## BEGIN Stored rows

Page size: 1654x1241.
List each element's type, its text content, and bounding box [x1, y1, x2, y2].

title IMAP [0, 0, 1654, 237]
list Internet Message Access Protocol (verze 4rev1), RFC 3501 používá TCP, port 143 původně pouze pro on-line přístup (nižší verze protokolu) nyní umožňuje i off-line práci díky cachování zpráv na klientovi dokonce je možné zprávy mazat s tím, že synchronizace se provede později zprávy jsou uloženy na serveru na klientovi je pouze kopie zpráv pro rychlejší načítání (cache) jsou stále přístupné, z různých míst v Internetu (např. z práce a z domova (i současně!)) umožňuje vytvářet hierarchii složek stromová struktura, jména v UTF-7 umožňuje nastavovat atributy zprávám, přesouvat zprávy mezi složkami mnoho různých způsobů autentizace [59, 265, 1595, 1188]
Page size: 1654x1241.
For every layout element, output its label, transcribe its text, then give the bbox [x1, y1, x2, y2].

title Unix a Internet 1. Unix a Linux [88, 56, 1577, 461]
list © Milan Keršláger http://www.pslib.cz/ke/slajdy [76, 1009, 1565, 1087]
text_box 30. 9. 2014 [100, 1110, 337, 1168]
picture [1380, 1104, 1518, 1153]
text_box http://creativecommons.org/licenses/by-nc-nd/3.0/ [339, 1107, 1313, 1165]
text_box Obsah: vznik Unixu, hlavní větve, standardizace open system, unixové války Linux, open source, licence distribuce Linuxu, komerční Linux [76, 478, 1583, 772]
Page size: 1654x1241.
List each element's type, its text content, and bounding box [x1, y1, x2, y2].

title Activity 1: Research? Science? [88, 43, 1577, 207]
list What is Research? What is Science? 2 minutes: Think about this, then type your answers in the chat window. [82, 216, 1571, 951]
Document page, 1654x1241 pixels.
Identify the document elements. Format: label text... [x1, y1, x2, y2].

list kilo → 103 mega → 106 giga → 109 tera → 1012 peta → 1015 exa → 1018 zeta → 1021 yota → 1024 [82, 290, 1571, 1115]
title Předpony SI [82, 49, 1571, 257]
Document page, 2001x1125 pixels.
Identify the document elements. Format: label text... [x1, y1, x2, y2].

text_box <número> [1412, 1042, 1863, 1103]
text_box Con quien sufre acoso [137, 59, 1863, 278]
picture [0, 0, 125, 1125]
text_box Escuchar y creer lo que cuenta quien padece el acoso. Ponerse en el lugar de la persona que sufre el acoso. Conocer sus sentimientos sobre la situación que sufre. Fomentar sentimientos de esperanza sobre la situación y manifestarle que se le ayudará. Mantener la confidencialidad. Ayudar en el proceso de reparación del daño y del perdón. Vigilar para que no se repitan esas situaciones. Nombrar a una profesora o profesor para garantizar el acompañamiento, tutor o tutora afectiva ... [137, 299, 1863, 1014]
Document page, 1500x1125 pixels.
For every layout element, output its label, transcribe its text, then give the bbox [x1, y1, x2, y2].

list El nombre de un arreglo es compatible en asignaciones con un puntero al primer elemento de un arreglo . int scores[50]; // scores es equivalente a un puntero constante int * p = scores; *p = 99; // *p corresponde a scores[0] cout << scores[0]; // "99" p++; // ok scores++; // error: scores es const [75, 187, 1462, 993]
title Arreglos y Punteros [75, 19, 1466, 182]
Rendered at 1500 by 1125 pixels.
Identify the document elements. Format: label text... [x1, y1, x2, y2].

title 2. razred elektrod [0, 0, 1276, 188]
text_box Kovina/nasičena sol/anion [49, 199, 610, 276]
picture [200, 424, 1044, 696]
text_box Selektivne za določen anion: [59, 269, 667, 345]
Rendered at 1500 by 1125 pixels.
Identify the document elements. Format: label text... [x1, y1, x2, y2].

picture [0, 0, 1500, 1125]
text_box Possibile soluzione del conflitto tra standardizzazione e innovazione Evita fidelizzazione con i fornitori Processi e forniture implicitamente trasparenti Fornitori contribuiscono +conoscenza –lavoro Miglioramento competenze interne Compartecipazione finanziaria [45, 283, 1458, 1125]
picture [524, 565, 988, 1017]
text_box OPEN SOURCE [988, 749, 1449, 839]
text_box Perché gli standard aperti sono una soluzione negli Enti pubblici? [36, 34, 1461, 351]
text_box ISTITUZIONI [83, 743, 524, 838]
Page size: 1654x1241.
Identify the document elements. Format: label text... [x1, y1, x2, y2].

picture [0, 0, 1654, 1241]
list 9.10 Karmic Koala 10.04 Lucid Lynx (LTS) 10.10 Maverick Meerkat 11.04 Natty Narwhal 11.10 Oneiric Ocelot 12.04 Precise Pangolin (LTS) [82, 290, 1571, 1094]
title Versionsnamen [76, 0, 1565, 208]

## END Stored rows

Turn every line of the items above into a Markdown table with two columns, Row and Line. Number each line in order and leave out the blank ones.

| Row | Line |
|---|---|
| 1 | Page size: 1654x1241. |
| 2 | List each element's type, its text content, and bounding box [x1, y1, x2, y2]. |
| 3 | title IMAP [0, 0, 1654, 237] |
| 4 | list Internet Message Access Protocol (verze 4rev1), RFC 3501 používá TCP, port 143 původně pouze pro on-line přístup (nižší verze protokolu) nyní umožňuje i off-line práci díky cachování zpráv na klientovi dokonce je možné zprávy mazat s tím, že synchronizace se provede později zprávy jsou uloženy na serveru na klientovi je pouze kopie zpráv pro rychlejší načítání (cache) jsou stále přístupné, z různých míst v Internetu (např. z práce a z domova (i současně!)) umožňuje vytvářet hierarchii složek stromová struktura, jména v UTF-7 umožňuje nastavovat atributy zprávám, přesouvat zprávy mezi složkami mnoho různých způsobů autentizace [59, 265, 1595, 1188] |
| 5 | Page size: 1654x1241. |
| 6 | For every layout element, output its label, transcribe its text, then give the bbox [x1, y1, x2, y2]. |
| 7 | title Unix a Internet 1. Unix a Linux [88, 56, 1577, 461] |
| 8 | list © Milan Keršláger http://www.pslib.cz/ke/slajdy [76, 1009, 1565, 1087] |
| 9 | text_box 30. 9. 2014 [100, 1110, 337, 1168] |
| 10 | picture [1380, 1104, 1518, 1153] |
| 11 | text_box http://creativecommons.org/licenses/by-nc-nd/3.0/ [339, 1107, 1313, 1165] |
| 12 | text_box Obsah: vznik Unixu, hlavní větve, standardizace open system, unixové války Linux, open source, licence distribuce Linuxu, komerční Linux [76, 478, 1583, 772] |
| 13 | Page size: 1654x1241. |
| 14 | List each element's type, its text content, and bounding box [x1, y1, x2, y2]. |
| 15 | title Activity 1: Research? Science? [88, 43, 1577, 207] |
| 16 | list What is Research? What is Science? 2 minutes: Think about this, then type your answers in the chat window. [82, 216, 1571, 951] |
| 17 | Document page, 1654x1241 pixels. |
| 18 | Identify the document elements. Format: label text... [x1, y1, x2, y2]. |
| 19 | list kilo → 103 mega → 106 giga → 109 tera → 1012 peta → 1015 exa → 1018 zeta → 1021 yota → 1024 [82, 290, 1571, 1115] |
| 20 | title Předpony SI [82, 49, 1571, 257] |
| 21 | Document page, 2001x1125 pixels. |
| 22 | Identify the document elements. Format: label text... [x1, y1, x2, y2]. |
| 23 | text_box <número> [1412, 1042, 1863, 1103] |
| 24 | text_box Con quien sufre acoso [137, 59, 1863, 278] |
| 25 | picture [0, 0, 125, 1125] |
| 26 | text_box Escuchar y creer lo que cuenta quien padece el acoso. Ponerse en el lugar de la persona que sufre el acoso. Conocer sus sentimientos sobre la situación que sufre. Fomentar sentimientos de esperanza sobre la situación y manifestarle que se le ayudará. Mantener la confidencialidad. Ayudar en el proceso de reparación del daño y del perdón. Vigilar para que no se repitan esas situaciones. Nombrar a una profesora o profesor para garantizar el acompañamiento, tutor o tutora afectiva ... [137, 299, 1863, 1014] |
| 27 | Document page, 1500x1125 pixels. |
| 28 | For every layout element, output its label, transcribe its text, then give the bbox [x1, y1, x2, y2]. |
| 29 | list El nombre de un arreglo es compatible en asignaciones con un puntero al primer elemento de un arreglo . int scores[50]; // scores es equivalente a un puntero constante int * p = scores; *p = 99; // *p corresponde a scores[0] cout << scores[0]; // "99" p++; // ok scores++; // error: scores es const [75, 187, 1462, 993] |
| 30 | title Arreglos y Punteros [75, 19, 1466, 182] |
| 31 | Rendered at 1500 by 1125 pixels. |
| 32 | Identify the document elements. Format: label text... [x1, y1, x2, y2]. |
| 33 | title 2. razred elektrod [0, 0, 1276, 188] |
| 34 | text_box Kovina/nasičena sol/anion [49, 199, 610, 276] |
| 35 | picture [200, 424, 1044, 696] |
| 36 | text_box Selektivne za določen anion: [59, 269, 667, 345] |
| 37 | Rendered at 1500 by 1125 pixels. |
| 38 | Identify the document elements. Format: label text... [x1, y1, x2, y2]. |
| 39 | picture [0, 0, 1500, 1125] |
| 40 | text_box Possibile soluzione del conflitto tra standardizzazione e innovazione Evita fidelizzazione con i fornitori Processi e forniture implicitamente trasparenti Fornitori contribuiscono +conoscenza –lavoro Miglioramento competenze interne Compartecipazione finanziaria [45, 283, 1458, 1125] |
| 41 | picture [524, 565, 988, 1017] |
| 42 | text_box OPEN SOURCE [988, 749, 1449, 839] |
| 43 | text_box Perché gli standard aperti sono una soluzione negli Enti pubblici? [36, 34, 1461, 351] |
| 44 | text_box ISTITUZIONI [83, 743, 524, 838] |
| 45 | Page size: 1654x1241. |
| 46 | Identify the document elements. Format: label text... [x1, y1, x2, y2]. |
| 47 | picture [0, 0, 1654, 1241] |
| 48 | list 9.10 Karmic Koala 10.04 Lucid Lynx (LTS) 10.10 Maverick Meerkat 11.04 Natty Narwhal 11.10 Oneiric Ocelot 12.04 Precise Pangolin (LTS) [82, 290, 1571, 1094] |
| 49 | title Versionsnamen [76, 0, 1565, 208] |